Read also | IOC postpones Mumbai session and issues final warning to IOA on governance and elections

The delegation canceled the trip last week, Yamashita blaming a scheduling problem.

Akimoto said it had “nothing to do with the corruption case surrounding the Tokyo Olympics”.

But the controversy has made headlines in major Japanese newspapers and prosecutors have carried out new searches in recent days.

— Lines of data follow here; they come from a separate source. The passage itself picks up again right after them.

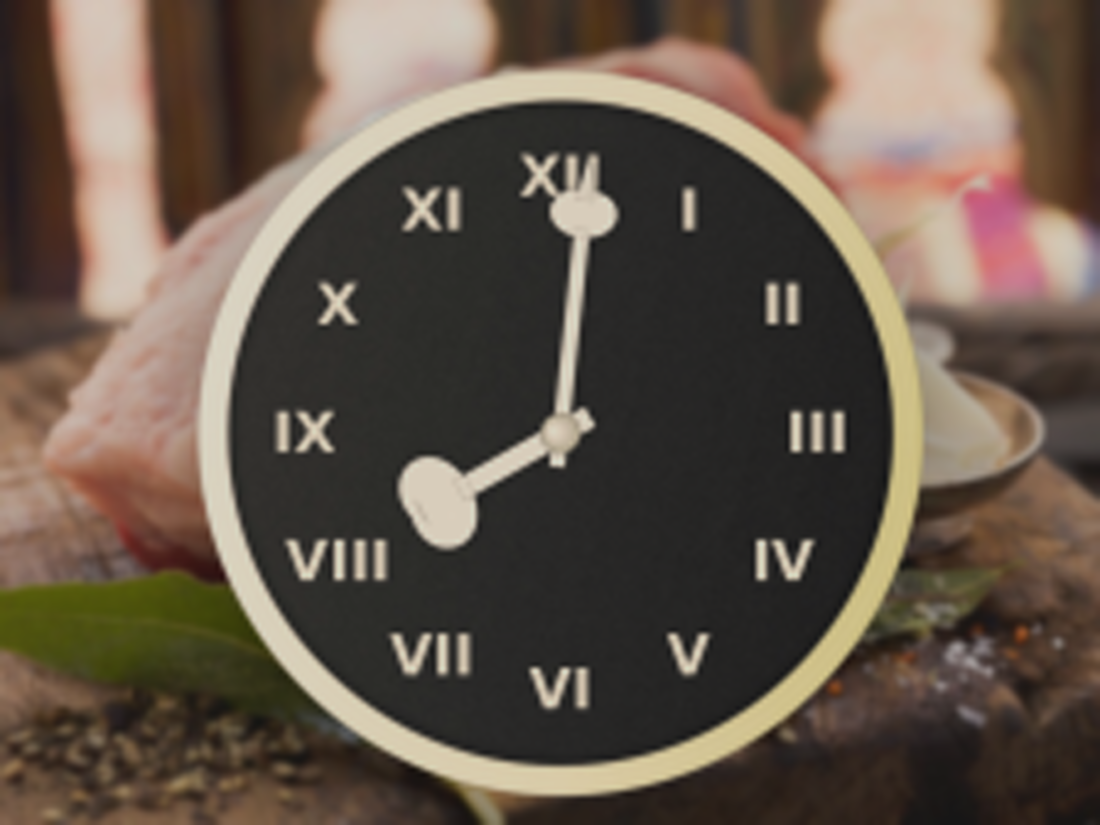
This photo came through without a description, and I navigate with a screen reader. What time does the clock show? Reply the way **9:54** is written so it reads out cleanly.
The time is **8:01**
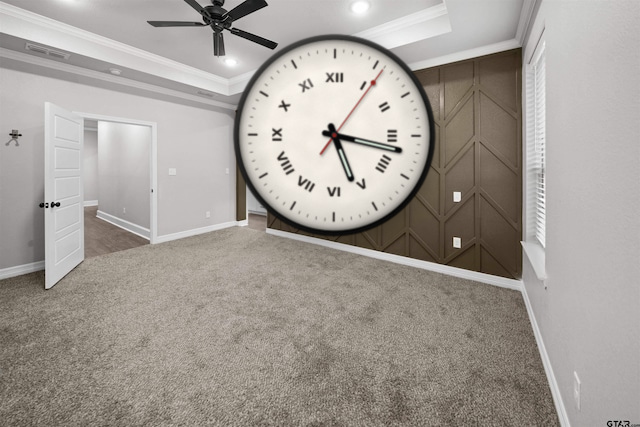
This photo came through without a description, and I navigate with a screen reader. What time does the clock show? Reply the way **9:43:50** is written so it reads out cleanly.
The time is **5:17:06**
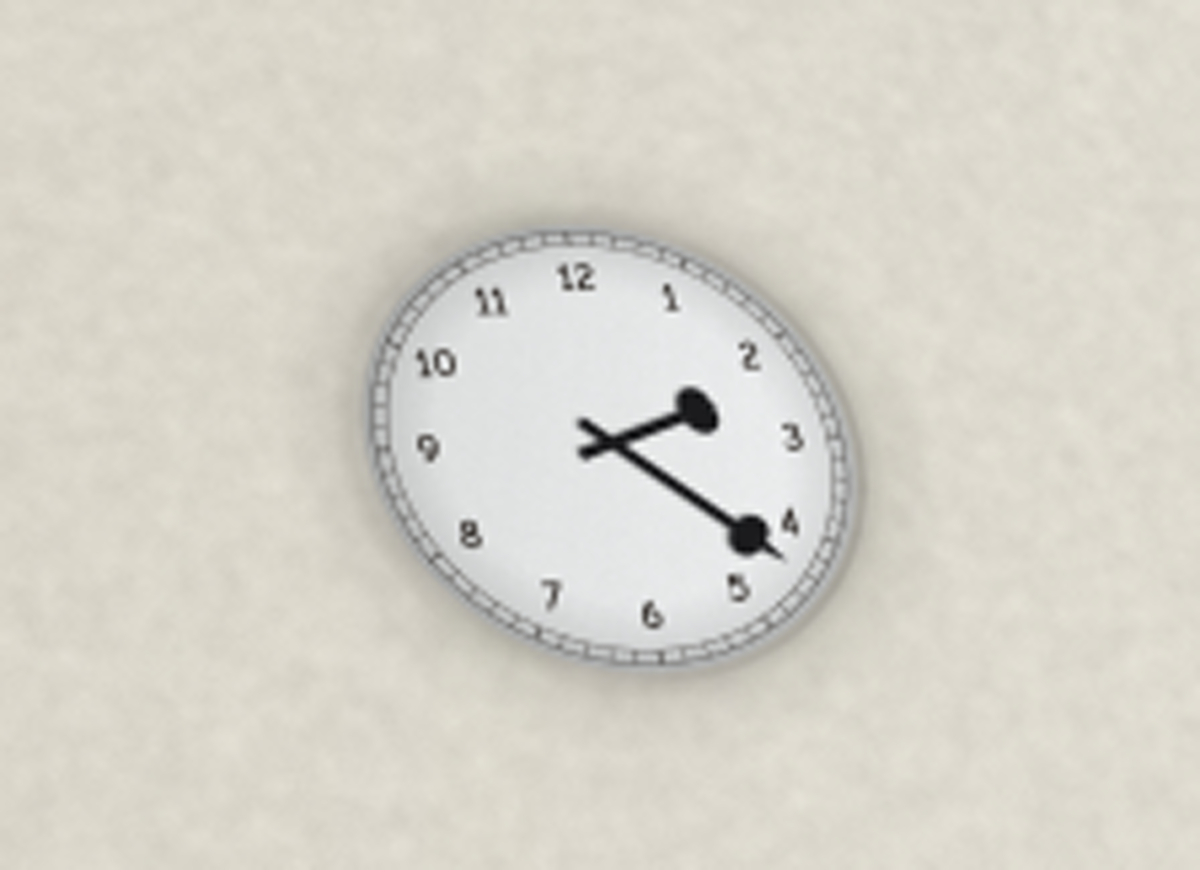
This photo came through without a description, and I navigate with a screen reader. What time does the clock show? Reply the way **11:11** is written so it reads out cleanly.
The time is **2:22**
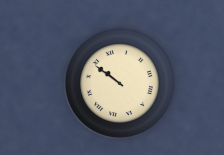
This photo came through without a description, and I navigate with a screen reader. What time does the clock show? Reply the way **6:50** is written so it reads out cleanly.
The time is **10:54**
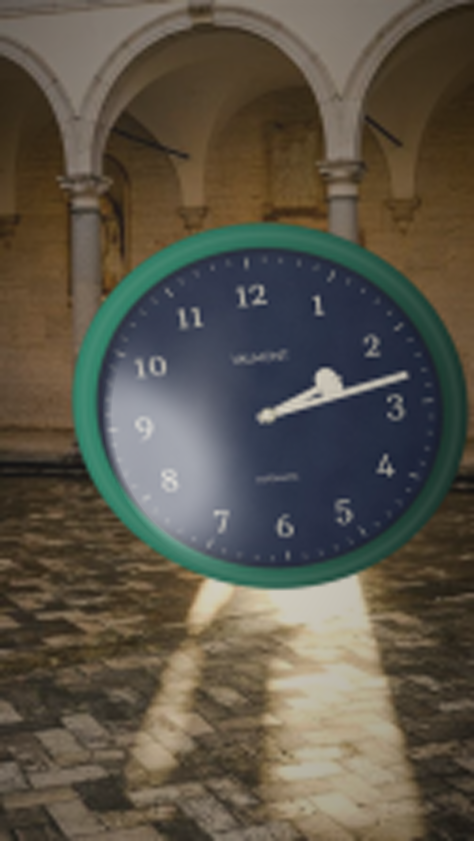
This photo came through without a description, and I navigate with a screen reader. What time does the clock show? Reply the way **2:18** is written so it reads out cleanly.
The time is **2:13**
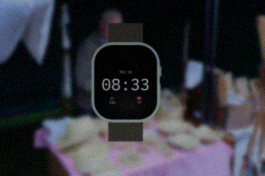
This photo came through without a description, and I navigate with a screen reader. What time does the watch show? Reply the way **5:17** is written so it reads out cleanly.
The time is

Takahashi, a 78-year-old former chief executive of Japanese advertising giant Dentsu, is suspected of accepting bribes in exchange for helping companies become official sponsors of the Tokyo Games.

Former and current executives of business suit retailer Aoki Holdings and major publishing house Kadokawa were also arrested.

And local media are reporting that Takahashi claimed to have given money to then-Tokyo 2020 president Yoshiro Mori, a former Japanese prime minister.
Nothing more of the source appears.